New Year’s Eve – December 31, 2003

In Nomine Iesu

Pastor Thomas L. Rank

Text: Hebrews 13:8-15

Jesus Christ is the same yesterday, today, and forever. 9 Do not be carried about with various and strange doctrines. For it is good that the heart be established by grace, not with foods which have not profited those who have been occupied with them. 10 We have an altar from which those who serve the tabernacle have no right to eat. 11 For the bodies of those animals, whose blood is brought into the sanctuary by the high priest for sin, are burned outside the camp. 12 Therefore Jesus also, that He might sanctify the people with His own blood, suffered outside the gate. 13 Therefore let us go forth to Him, outside the camp, bearing His reproach. 14 For here we have no continuing city, but we seek the one to come. 15 Therefore by Him let us continually offer the sacrifice of praise to God, that is, the fruit of our lips, giving thanks to His name.

Dear fellow redeemed in Christ,

What’s one of the best things you can say to an old friend you haven’t seen in years? “My, you haven’t changed a bit.” It’s nice to hear, and when we say it we’re not deliberately lying to someone. But in reality it isn’t true. We do change over time, even if just a little to begin with.

As we see another year passing us by this evening, it is not hard to spot the changes that happened this past year. For those of us with young children, we saw many changes in them: for example in size and the ability to communicate. If you hadn’t seem some of your younger relatives for awhile, you may have been amazed at how much they had grown this past year. Each of us also can see in ourselves many changes: some good, some not so good. But the fact remains that as each year goes by change occurs. In people, in the land, in the size of cities and towns, in the world around us: politically and physically.

Because of the process of change which is so familiar to us, it is good to take careful notice of the fact that the author of Hebrews teaches us: “Jesus Christ is the same, yesterday, today, and forever.” This unchangeableness of Jesus is about both His divine nature, that is, the fact that He is true God, and also about His teaching. He does not change, and we are warned: “do not be carried about with various and strange doctrines.”

In a world that is filled with change and the subsequent instability it brings, the Christian Church is blessed to announce to the world the truth that our Savior, the Lord Jesus Christ, is the Rock, the stable foundation on which we truly can build our hope for this life and for eternal life. As we heard: “here we have no continuing city, but we seek the one to come.” Our efforts finally will not keep us from leaving this world. Therefore we seek that which is to come, the New Jerusalem, the heavenly mansions, the promised eternity with the living God, through our Savior Jesus Christ.

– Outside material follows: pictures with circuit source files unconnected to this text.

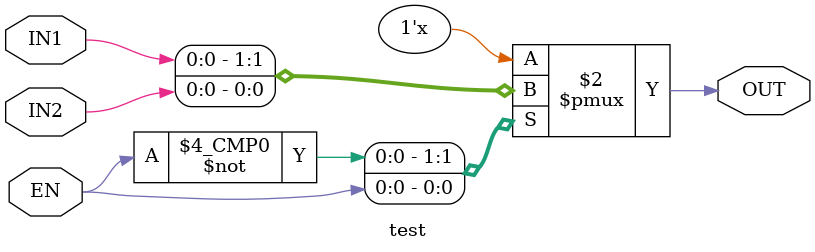
<source format=v>
module test(input IN1, IN2, input EN, output reg OUT);
always @(IN1 or IN2 or EN) 
	case (EN)
		0: OUT = IN1;
		1: OUT = IN2;
	endcase	

endmodule	

</source>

Why should stability and unchangeableness be desired by us? Well, let us look at why we are changing each day. Isn’t it because of the fact that each day we age, and each day we come closer the grave? We change physically in ways that start off good, but soon become detrimental. The bodies we have here and now will not last. The process of death is at work within us – it is change from life to death. This is something we cannot escape. We see this type of change in people of all times and all places. When we find ancient civilizations what do they all have in common? The people are all dead, all that’s left is bones. In the hymn, “Abide with Me,” one of the verses states it this way: “change and decay in all around I see, oh Thou who changest not, abide with me.” (ELH 561:2)

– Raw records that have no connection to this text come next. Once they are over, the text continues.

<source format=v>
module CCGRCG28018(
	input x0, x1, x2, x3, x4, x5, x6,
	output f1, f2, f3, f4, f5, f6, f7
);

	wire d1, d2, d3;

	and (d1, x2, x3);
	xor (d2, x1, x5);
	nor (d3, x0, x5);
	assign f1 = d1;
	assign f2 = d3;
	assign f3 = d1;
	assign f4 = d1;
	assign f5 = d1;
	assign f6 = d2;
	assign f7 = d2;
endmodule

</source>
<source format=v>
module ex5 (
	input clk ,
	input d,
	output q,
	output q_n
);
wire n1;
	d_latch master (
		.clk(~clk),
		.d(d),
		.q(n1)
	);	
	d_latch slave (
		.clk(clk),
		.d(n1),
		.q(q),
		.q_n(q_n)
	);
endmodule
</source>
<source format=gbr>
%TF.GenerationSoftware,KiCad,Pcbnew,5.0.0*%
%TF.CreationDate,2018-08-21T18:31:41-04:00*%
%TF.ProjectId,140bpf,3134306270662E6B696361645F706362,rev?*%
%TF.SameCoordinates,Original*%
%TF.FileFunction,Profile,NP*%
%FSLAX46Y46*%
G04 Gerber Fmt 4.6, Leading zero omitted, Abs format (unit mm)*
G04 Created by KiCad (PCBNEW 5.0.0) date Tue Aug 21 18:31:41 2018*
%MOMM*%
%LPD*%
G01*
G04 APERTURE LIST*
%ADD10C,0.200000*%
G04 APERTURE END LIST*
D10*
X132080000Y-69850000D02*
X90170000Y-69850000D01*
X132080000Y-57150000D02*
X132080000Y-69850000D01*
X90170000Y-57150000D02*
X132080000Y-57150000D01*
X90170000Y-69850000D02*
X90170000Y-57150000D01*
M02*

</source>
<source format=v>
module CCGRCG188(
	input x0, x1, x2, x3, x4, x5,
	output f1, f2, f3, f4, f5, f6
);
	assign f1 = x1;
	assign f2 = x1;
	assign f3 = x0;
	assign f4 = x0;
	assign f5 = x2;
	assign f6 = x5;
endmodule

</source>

As we comprehend the deadly reason for change in us, the desire not to change increases in us. We do not want to change. Why is it that this time of year is a bonanza for weight loss clinics and programs? It is because we see our bodies change, and we don’t like it, so we want to put off, as long as we can, the change and decay that come to all. Now, on the one hand, it is a good use of our time to do that which is healthy for our bodies: eat healthy, exercise, and so on; on the other hand, we must know that such efforts only work for a brief time. Despite the advances of medicine, our bodies keep showing our age. The most beautiful actress of today will look different in 50 years: no matter how much money she spends, no matter how well her doctors do plastic surgery.

The predicament of all attempts to keep from looking old is that only the symptoms are treated. The underlying reason for our aging and the approach of death cannot be treated with silicon, botox, or the most careful surgery. This is true because our problem finally is not physical, but spiritual.

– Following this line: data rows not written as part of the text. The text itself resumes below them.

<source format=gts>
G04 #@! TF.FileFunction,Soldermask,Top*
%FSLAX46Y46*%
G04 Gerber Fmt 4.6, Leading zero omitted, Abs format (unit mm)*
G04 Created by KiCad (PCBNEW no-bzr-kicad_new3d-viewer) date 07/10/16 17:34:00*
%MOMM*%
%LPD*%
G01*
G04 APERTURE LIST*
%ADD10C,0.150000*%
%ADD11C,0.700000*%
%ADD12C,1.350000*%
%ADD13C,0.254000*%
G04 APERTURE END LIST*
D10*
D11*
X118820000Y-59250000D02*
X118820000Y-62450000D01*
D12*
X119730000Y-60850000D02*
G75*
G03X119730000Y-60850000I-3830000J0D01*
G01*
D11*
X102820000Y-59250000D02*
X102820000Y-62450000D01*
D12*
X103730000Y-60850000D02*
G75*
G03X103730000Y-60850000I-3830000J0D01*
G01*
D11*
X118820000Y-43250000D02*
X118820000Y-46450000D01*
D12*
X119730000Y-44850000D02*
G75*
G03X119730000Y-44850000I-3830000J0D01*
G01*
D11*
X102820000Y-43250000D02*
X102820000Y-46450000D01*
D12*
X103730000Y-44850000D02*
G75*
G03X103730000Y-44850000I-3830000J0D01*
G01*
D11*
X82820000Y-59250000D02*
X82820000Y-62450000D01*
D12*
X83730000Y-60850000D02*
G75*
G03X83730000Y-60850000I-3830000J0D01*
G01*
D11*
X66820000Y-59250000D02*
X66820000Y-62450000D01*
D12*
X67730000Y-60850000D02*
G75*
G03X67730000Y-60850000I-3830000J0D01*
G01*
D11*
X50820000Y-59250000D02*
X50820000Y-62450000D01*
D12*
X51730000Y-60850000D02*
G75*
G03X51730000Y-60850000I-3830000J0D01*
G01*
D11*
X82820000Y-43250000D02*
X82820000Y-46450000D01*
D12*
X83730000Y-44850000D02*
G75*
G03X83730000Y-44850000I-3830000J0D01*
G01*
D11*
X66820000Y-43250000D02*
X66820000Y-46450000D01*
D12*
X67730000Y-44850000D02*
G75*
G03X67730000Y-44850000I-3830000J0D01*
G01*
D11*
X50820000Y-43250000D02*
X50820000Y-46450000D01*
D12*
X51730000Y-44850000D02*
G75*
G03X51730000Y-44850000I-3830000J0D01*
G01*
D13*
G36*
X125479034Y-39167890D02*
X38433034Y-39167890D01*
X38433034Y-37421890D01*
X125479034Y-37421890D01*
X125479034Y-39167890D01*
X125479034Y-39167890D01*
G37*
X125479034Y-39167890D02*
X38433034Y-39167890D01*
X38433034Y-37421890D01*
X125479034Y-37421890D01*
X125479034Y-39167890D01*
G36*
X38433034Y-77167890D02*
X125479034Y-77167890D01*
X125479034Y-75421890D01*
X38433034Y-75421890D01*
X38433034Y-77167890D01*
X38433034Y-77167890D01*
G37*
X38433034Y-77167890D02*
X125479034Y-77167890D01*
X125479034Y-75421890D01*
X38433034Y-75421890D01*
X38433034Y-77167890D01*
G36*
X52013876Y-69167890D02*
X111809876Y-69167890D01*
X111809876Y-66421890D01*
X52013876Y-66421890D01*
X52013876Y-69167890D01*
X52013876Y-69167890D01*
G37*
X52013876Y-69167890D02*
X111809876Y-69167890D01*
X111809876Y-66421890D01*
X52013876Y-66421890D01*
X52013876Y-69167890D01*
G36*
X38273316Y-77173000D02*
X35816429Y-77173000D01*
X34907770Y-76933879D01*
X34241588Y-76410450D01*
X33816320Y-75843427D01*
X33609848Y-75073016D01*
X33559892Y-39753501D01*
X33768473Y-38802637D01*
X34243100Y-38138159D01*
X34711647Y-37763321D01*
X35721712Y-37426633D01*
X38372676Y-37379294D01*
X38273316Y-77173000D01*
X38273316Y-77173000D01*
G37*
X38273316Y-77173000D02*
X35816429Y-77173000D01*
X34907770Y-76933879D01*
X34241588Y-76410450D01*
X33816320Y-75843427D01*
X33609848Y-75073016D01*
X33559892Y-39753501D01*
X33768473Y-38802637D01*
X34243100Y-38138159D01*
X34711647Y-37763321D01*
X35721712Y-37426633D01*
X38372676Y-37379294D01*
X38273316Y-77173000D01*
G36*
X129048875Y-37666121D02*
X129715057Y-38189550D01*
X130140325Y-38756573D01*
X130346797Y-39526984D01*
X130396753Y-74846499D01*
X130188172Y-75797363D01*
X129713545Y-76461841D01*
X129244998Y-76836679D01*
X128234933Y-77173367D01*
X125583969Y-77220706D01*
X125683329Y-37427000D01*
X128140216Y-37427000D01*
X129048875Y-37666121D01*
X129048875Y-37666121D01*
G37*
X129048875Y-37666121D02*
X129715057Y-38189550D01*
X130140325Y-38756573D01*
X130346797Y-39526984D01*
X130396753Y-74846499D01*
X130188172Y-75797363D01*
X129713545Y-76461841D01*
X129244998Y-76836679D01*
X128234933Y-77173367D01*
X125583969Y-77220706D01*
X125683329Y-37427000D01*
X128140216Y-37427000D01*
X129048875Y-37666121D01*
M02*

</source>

This is where the truth of Jesus Christ impacts us. He is the one who does not change, and He comes to us with the very help we need for our spiritual lives. Our spiritual death because of sin is reversed by the life and death of Jesus. By faith in our Savior we are re-born spiritually, with the promise of a new and glorious body in the life to come. Jesus took on the changes of this life. He went through our changes as He took on our human flesh and blood. By His perfect life and by His death as our Substitute Jesus has done what no surgery or medicine or diet or exercise can do: He changed us so that we will not change again. Our death has become the way by which this mortal puts on immortality, and this body that decays is changed for a body that will never decay. This is what is ours because of Jesus, as we believe the forgiveness He bought for us, by His own blood, suffering “outside the gate,” like the sacrificial animals of the Old Testament.

As we prepare for a new year, may God help us to prepare for the changes that come our way, as we cling to the One who does not change: Jesus Christ, the same yesterday, today, and forever. Amen.